How to complete this task ▸
Pull out every line of text from the data below, unchanged and in the same order, and leave the pictures out.

Stored data ▸
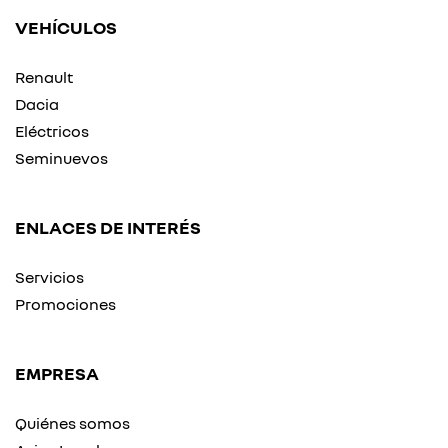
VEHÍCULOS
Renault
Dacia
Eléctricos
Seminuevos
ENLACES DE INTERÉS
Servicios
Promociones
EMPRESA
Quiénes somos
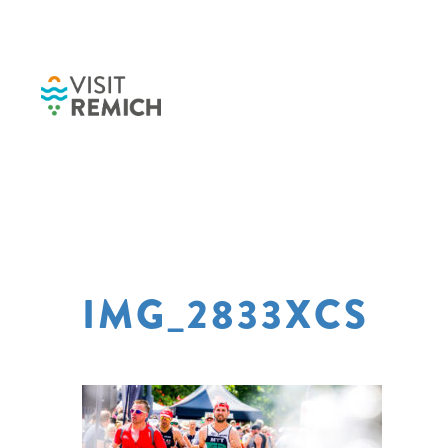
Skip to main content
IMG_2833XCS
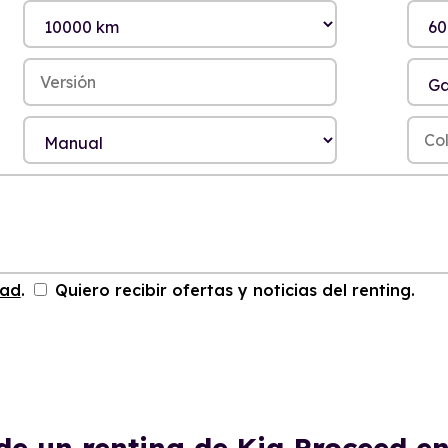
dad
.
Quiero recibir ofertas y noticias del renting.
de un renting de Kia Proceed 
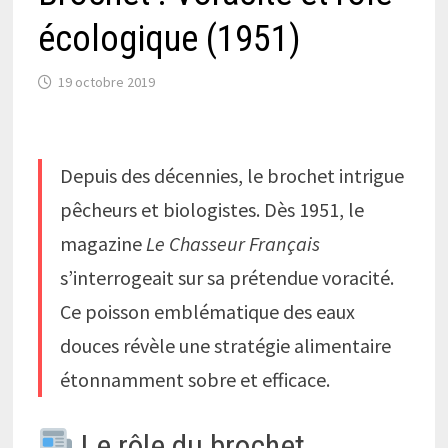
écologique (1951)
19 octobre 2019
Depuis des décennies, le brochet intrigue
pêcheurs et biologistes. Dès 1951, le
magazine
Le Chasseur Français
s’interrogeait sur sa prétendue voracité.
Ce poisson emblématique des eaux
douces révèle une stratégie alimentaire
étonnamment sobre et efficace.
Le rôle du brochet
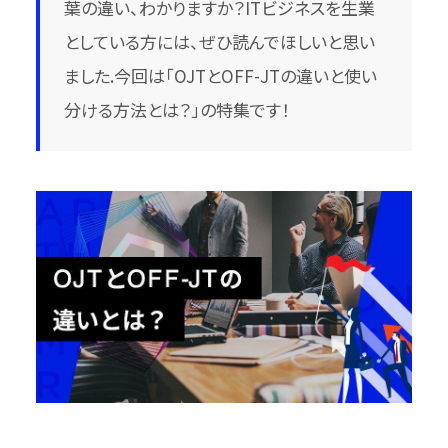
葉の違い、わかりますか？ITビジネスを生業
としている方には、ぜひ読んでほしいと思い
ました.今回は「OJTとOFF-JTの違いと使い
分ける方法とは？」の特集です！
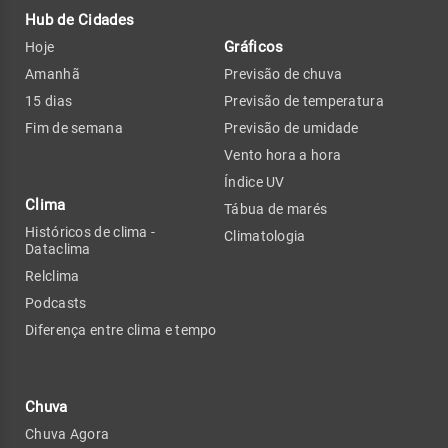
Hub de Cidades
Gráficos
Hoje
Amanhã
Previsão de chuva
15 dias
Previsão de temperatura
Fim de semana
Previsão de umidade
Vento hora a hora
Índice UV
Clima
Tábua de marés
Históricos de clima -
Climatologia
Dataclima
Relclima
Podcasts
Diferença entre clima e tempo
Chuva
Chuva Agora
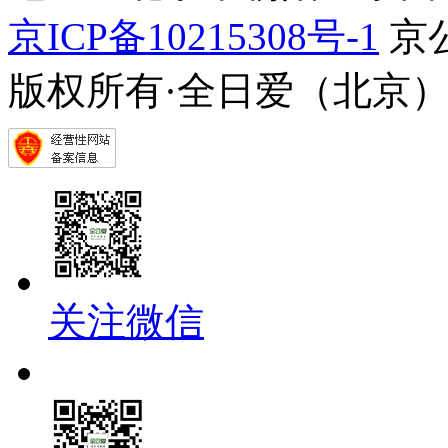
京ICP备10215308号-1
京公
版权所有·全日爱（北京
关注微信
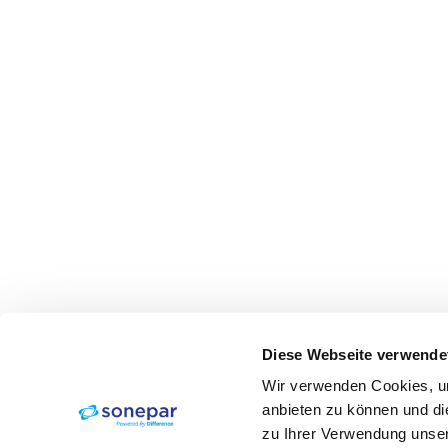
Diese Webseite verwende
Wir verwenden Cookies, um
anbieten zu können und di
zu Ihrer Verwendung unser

Written solution ▸
VEHÍCULOS
Renault
Dacia
Eléctricos
Seminuevos
ENLACES DE INTERÉS
Servicios
Promociones
EMPRESA
Quiénes somos
Skip to main content
IMG_2833XCS
dad
.
Quiero recibir ofertas y noticias del renting.
de un renting de Kia Proceed 
écologique (1951)
19 octobre 2019
Depuis des décennies, le brochet intrigue
pêcheurs et biologistes. Dès 1951, le
magazine
Le Chasseur Français
s’interrogeait sur sa prétendue voracité.
Ce poisson emblématique des eaux
douces révèle une stratégie alimentaire
étonnamment sobre et efficace.
Le rôle du brochet
葉の違い、わかりますか？ITビジネスを生業
としている方には、ぜひ読んでほしいと思い
ました.今回は「OJTとOFF-JTの違いと使い
分ける方法とは？」の特集です！
Hub de Cidades
Gráficos
Hoje
Amanhã
Previsão de chuva
15 dias
Previsão de temperatura
Fim de semana
Previsão de umidade
Vento hora a hora
Índice UV
Clima
Tábua de marés
Históricos de clima -
Climatologia
Dataclima
Relclima
Podcasts
Diferença entre clima e tempo
Chuva
Chuva Agora
京ICP备10215308号-1
京公
版权所有·全日爱（北京
关注微信
Diese Webseite verwende
Wir verwenden Cookies, um
anbieten zu können und di
zu Ihrer Verwendung unser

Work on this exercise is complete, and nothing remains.